Open Bank Project - insulanian
https://www.openbankproject.com/
======
lwlml
I really don't understand this fascination with enabling new "banking
products." There are only five (4) features in the MVP of banking:

* Protection: I want my SoV to remain mine--which means the bank should not be corrupt [ghost transactions, transaction reordering for generating unnecessary fees] and it should not be incompetent [vulnerable to social engineering, easily hacked, denial of services, etc.]

* Transactions: When I send MoE to someone else, it should get there and everyone agrees that it did, and if it didn't, some explanation why.

* Privacy: How much SoV I have and where I send/receive MoE should be between me and the bank and no one else.

* Audit-ability: Every interaction between the bank and my account(s) should be audit-able by myself. If someone is sniffing my account(s) for social engineering purposes, you had better believe that I want to know that someone tried to call 100 times asking about my accounts and the customer service rep should know it too.

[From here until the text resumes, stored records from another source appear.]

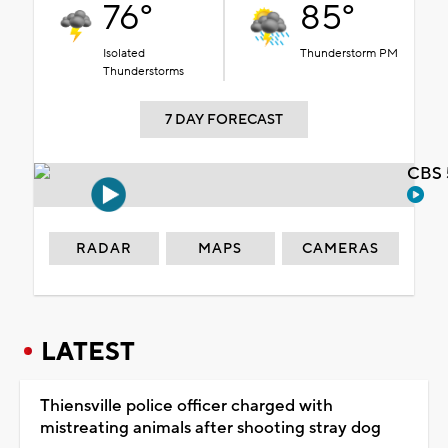
76°
85°
Isolated
Thunderstorm PM
Thunderstorms
7 DAY FORECAST
CBS 
RADAR
MAPS
CAMERAS
LATEST
Thiensville police officer charged with
mistreating animals after shooting stray dog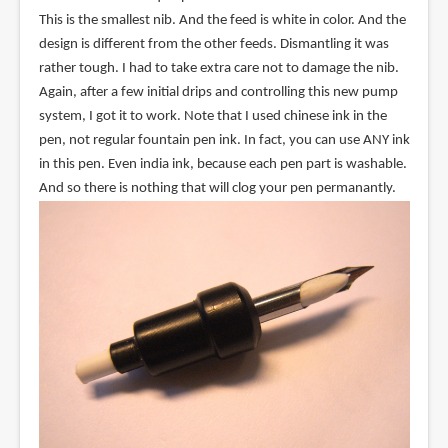
This is the smallest nib. And the feed is white in color. And the
design is different from the other feeds. Dismantling it was
rather tough. I had to take extra care not to damage the nib.
Again, after a few initial drips and controlling this new pump
system, I got it to work. Note that I used chinese ink in the
pen, not regular fountain pen ink. In fact, you can use ANY ink
in this pen. Even india ink, because each pen part is washable.
And so there is nothing that will clog your pen permanantly.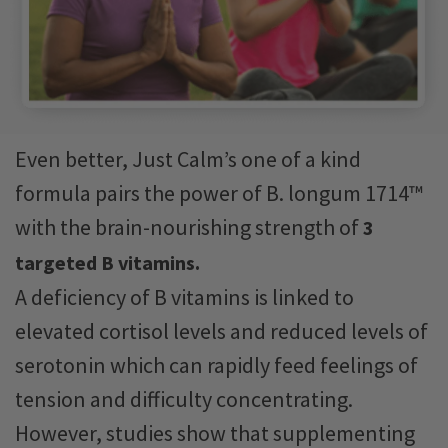
Even better, Just Calm’s one of a kind
formula pairs the power of B. longum 1714™
with the brain-nourishing strength of
3
targeted B vitamins.
A deficiency of B vitamins is linked to
elevated cortisol levels and reduced levels of
serotonin which can rapidly feed feelings of
tension and difficulty concentrating.
However, studies show that supplementing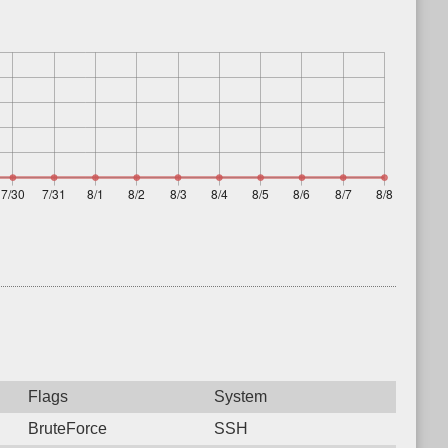
Flags
System
BruteForce
SSH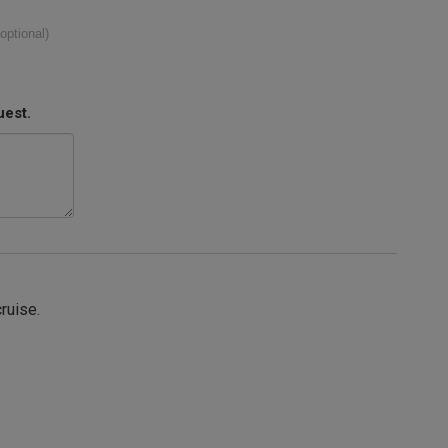
(optional)
uest.
cruise.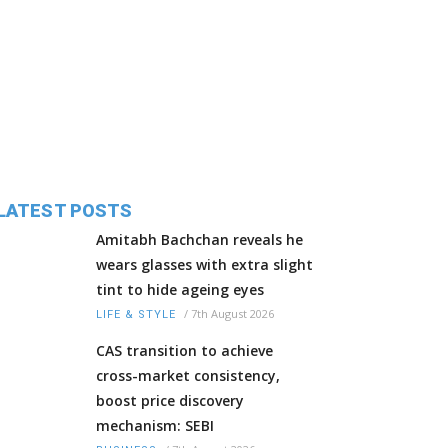
LATEST POSTS
Amitabh Bachchan reveals he
wears glasses with extra slight
tint to hide ageing eyes
/
7th August 2026
LIFE & STYLE
CAS transition to achieve
cross-market consistency,
boost price discovery
mechanism: SEBI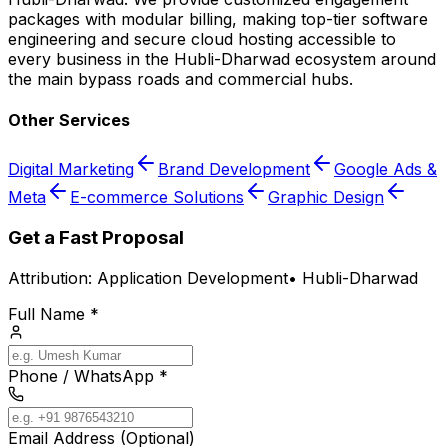
packages with modular billing, making top-tier software
engineering and secure cloud hosting accessible to
every business in the Hubli-Dharwad ecosystem around
the main bypass roads and commercial hubs.
Other Services
Digital Marketing
Brand Development
Google Ads &
Meta
E-commerce Solutions
Graphic Design
Get a Fast Proposal
Attribution:
Application Development
•
Hubli-Dharwad
Full Name *
Phone / WhatsApp *
Email Address (Optional)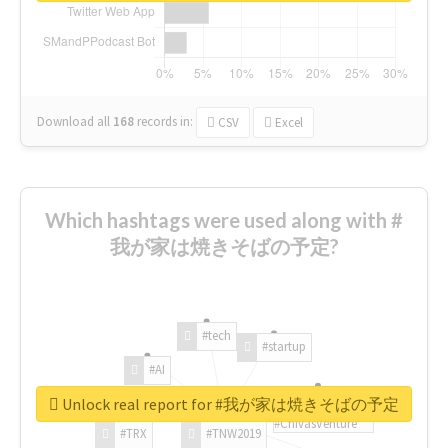
Download all
168
records
in:
CSV
Excel
Which hashtags were used along with #
我が家は焼きそばの予定?
#tech
#startup
#AI
Unlock real report for #我が家は焼きそばの予定
#ChivasVenture
#TRX
#TNW2019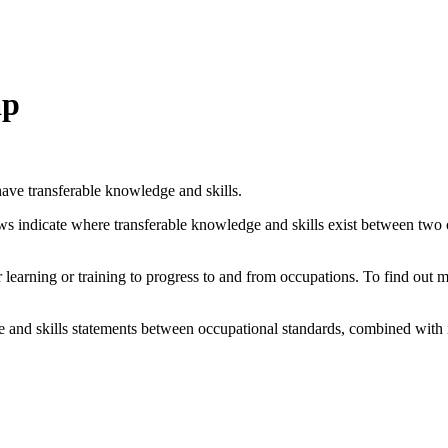
ap
ave transferable knowledge and skills.
ows indicate where transferable knowledge and skills exist between two
her learning or training to progress to and from occupations. To find out
and skills statements between occupational standards, combined with 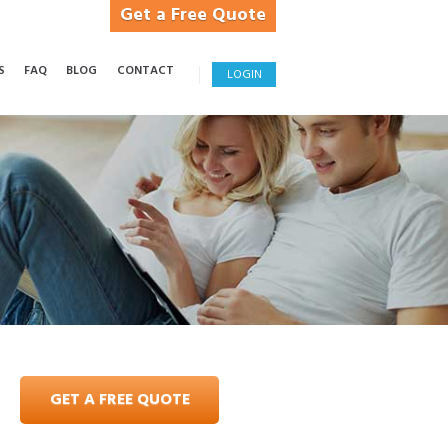
Get a Free Quote
S
FAQ
BLOG
CONTACT
LOGIN
GET A FREE QUOTE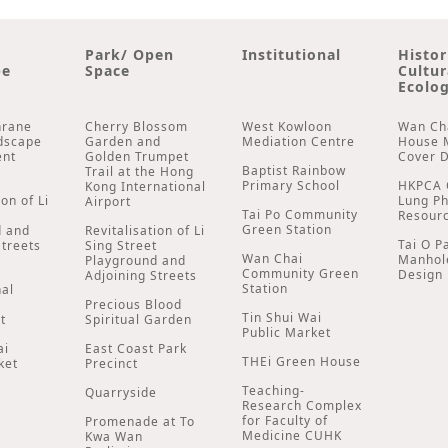
Park/ Open
Institutional
Histor
pe
Space
Cultur
Ecolog
hrane
Cherry Blossom
West Kowloon
Wan Ch
dscape
Garden and
Mediation Centre
House 
ent
Golden Trumpet
Cover 
Baptist Rainbow
Trail at the Hong
Primary School
HKPCA 
Kong International
ion of Li
Lung P
Airport
Tai Po Community
t
Resour
Green Station
d and
Revitalisation of Li
Tai O P
Streets
Sing Street
Wan Chai
Manhol
Playground and
Community Green
Design
Adjoining Streets
Station
nal
Precious Blood
Tin Shui Wai
t
Spiritual Garden
Public Market
ai
East Coast Park
THEi Green House
ket
Precinct
Teaching-
Quarryside
Research Complex
for Faculty of
Promenade at To
Medicine CUHK
Kwa Wan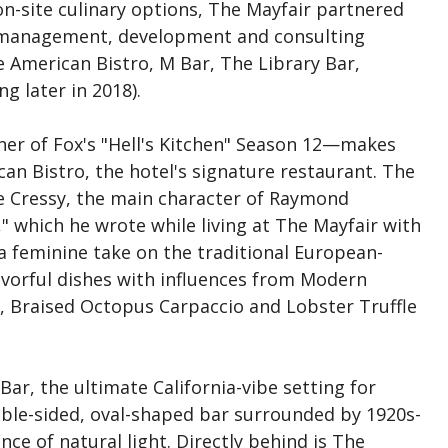
on-site culinary options, The Mayfair partnered
l management, development and consulting
merican Bistro, M Bar, The Library Bar,
g later in 2018).
r of Fox's "Hell's Kitchen" Season 12—makes
an Bistro, the hotel's signature restaurant. The
ve Cressy, the main character of Raymond
g," which he wrote while living at The Mayfair with
 a feminine take on the traditional European-
lavorful dishes with influences from Modern
t, Braised Octopus Carpaccio and Lobster Truffle
ar, the ultimate California-vibe setting for
ouble-sided, oval-shaped bar surrounded by 1920s-
ce of natural light. Directly behind is The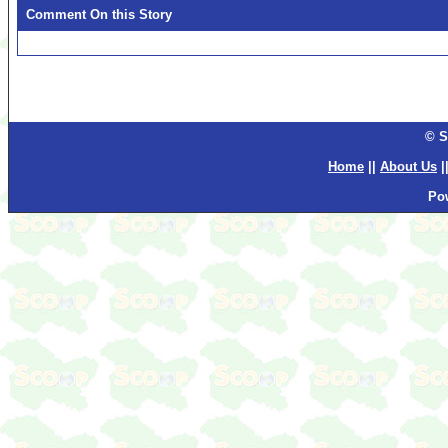
Comment On this Story
© S
Home
||
About Us
|
Po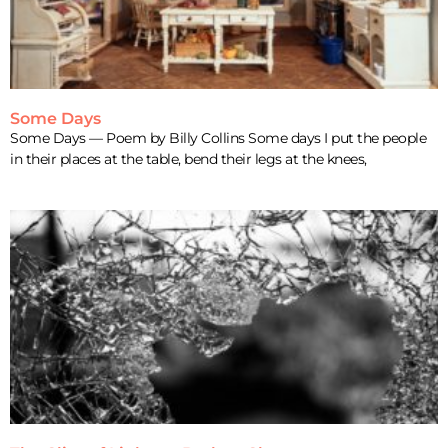
Some Days
Some Days — Poem by Billy Collins Some days I put the people
in their places at the table, bend their legs at the knees,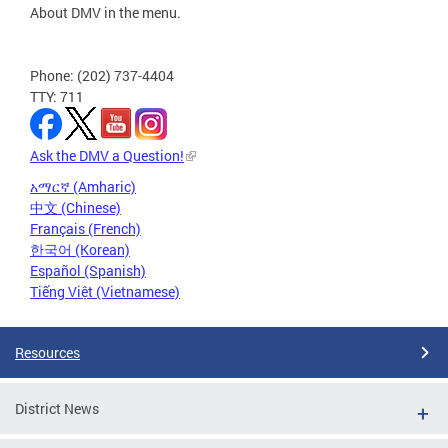
About DMV in the menu.
Phone: (202) 737-4404
TTY: 711
Ask the DMV a Question!
አማርኛ (Amharic)
中文 (Chinese)
Français (French)
한국어 (Korean)
Español (Spanish)
Tiếng Việt (Vietnamese)
Resources
District News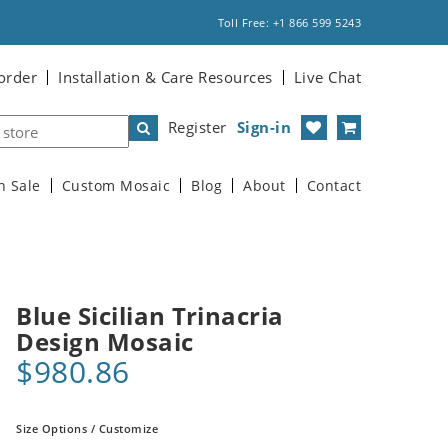
Toll Free: +1 866 599 5243
order
Installation & Care Resources
Live Chat
Register
Sign-in
n Sale
Custom Mosaic
Blog
About
Contact
Blue Sicilian Trinacria
Design Mosaic
$980.86
Size Options / Customize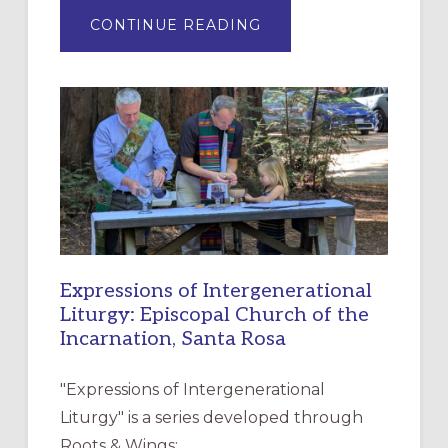
ABOUT
CONTINUE READING
“HAVE
MERCY”:
A
NEW
RESOURCE
FOR
CHRISTIAN
DISCIPLESHIP
Expressions of Intergenerational
Liturgy: Episcopal Church of the
Incarnation, Santa Rosa
"Expressions of Intergenerational
Liturgy" is a series developed through
Roots & Wings: …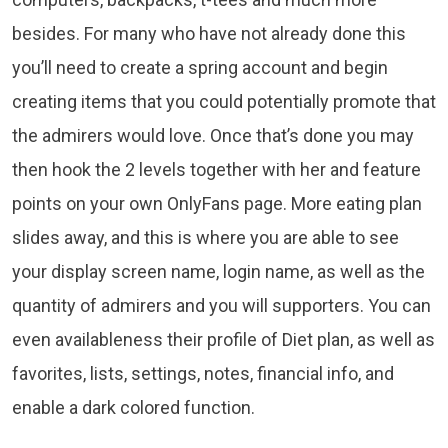
besides. For many who have not already done this
you’ll need to create a spring account and begin
creating items that you could potentially promote that
the admirers would love. Once that’s done you may
then hook the 2 levels together with her and feature
points on your own OnlyFans page. More eating plan
slides away, and this is where you are able to see
your display screen name, login name, as well as the
quantity of admirers and you will supporters. You can
even availableness their profile of Diet plan, as well as
favorites, lists, settings, notes, financial info, and
enable a dark colored function.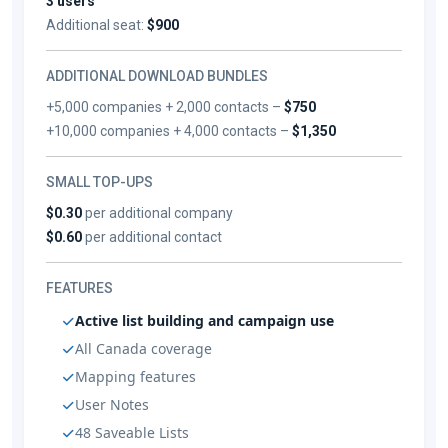
3 users
Additional seat:
$900
ADDITIONAL DOWNLOAD BUNDLES
+5,000 companies + 2,000 contacts –
$750
+10,000 companies + 4,000 contacts –
$1,350
SMALL TOP-UPS
$0.30
per additional company
$0.60
per additional contact
FEATURES
Active list building and campaign use
All Canada coverage
Mapping features
User Notes
48 Saveable Lists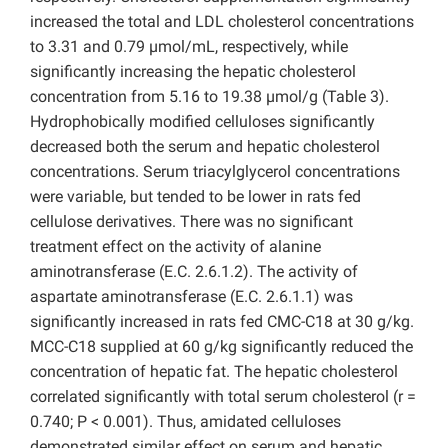
increased the total and LDL cholesterol concentrations
to 3.31 and 0.79 µmol/mL, respectively, while
significantly increasing the hepatic cholesterol
concentration from 5.16 to 19.38 µmol/g (Table 3).
Hydrophobically modified celluloses significantly
decreased both the serum and hepatic cholesterol
concentrations. Serum triacylglycerol concentrations
were variable, but tended to be lower in rats fed
cellulose derivatives. There was no significant
treatment effect on the activity of alanine
aminotransferase (E.C. 2.6.1.2). The activity of
aspartate aminotransferase (E.C. 2.6.1.1) was
significantly increased in rats fed CMC-C18 at 30 g/kg.
MCC-C18 supplied at 60 g/kg significantly reduced the
concentration of hepatic fat. The hepatic cholesterol
correlated significantly with total serum cholesterol (r =
0.740; P < 0.001). Thus, amidated celluloses
demonstrated similar effect on serum and hepatic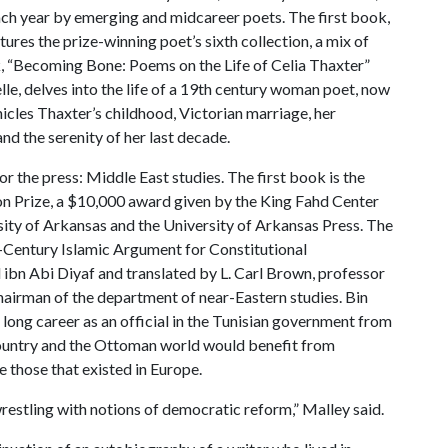
ach year by emerging and midcareer poets. The first book,
ures the prize-winning poet’s sixth collection, a mix of
, “Becoming Bone: Poems on the Life of Celia Thaxter”
e, delves into the life of a 19th century woman poet, now
cles Thaxter’s childhood, Victorian marriage, her
and the serenity of her last decade.
r the press: Middle East studies. The first book is the
ion Prize, a $10,000 award given by the King Fahd Center
sity of Arkansas and the University of Arkansas Press. The
-Century Islamic Argument for Constitutional
ibn Abi Diyaf and translated by L. Carl Brown, professor
hairman of the department of near-Eastern studies. Bin
long career as an official in the Tunisian government from
s country and the Ottoman world would benefit from
 those that existed in Europe.
 wrestling with notions of democratic reform,” Malley said.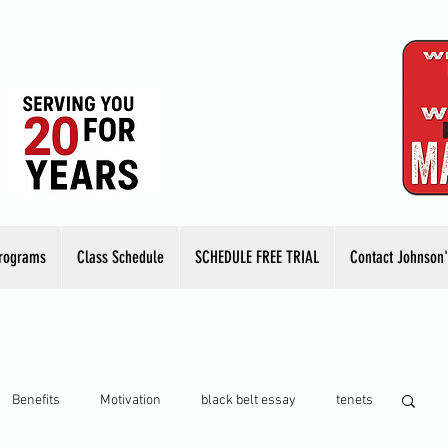
rograms
Class Schedule
SCHEDULE FREE TRIAL
Contact Johnson'
Benefits
Motivation
black belt essay
tenets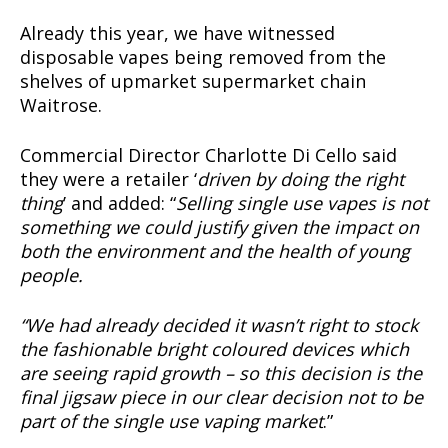
Already this year, we have witnessed
disposable vapes being removed from the
shelves of upmarket supermarket chain
Waitrose.
Commercial Director Charlotte Di Cello said
they were a retailer ‘
driven by doing the right
thing
’ and added: “
Selling single use vapes is not
something we could justify given the impact on
both the environment and the health of young
people.
“We had already decided it wasn’t right to stock
the fashionable bright coloured devices which
are seeing rapid growth – so this decision is the
final jigsaw piece in our clear decision not to be
part of the single use vaping market
.”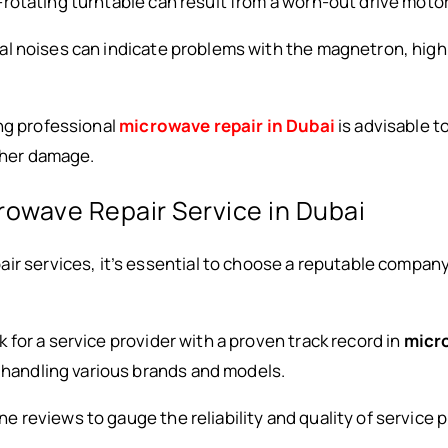
-rotating turntable can result from a worn-out drive motor 
al noises can indicate problems with the magnetron, high
ng professional
microwave repair in Dubai
is advisable t
rther damage.
rowave Repair Service in Dubai
ir services, it’s essential to choose a reputable compan
k for a service provider with a proven track record in
micro
n handling various brands and models.
ine reviews to gauge the reliability and quality of service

Out of these, the UoA is the only matter where banks have the least control
except in their use of fractional-reserve banking in the sense of lending
money back into the economy. When banks over-cook this and put too much debt
into the economy it screws with the UoA.

SoV == store of value MoE == medium of exchange UoA == unit of account

"Banking products" that only seem to concentrate on sales of more debt aren't
something that end-users care about and in fact should be wary of. While there
is an application that "sings your bank account information" using this Open
Bank Project API is probably one of the most ridiculous ideas I have ever seen
with banking systems, at least it isn't selling you more debt.

------
insulanian
How is this project progressing? Are the banks interested and getting on
board? Are there any examples of the applications using this?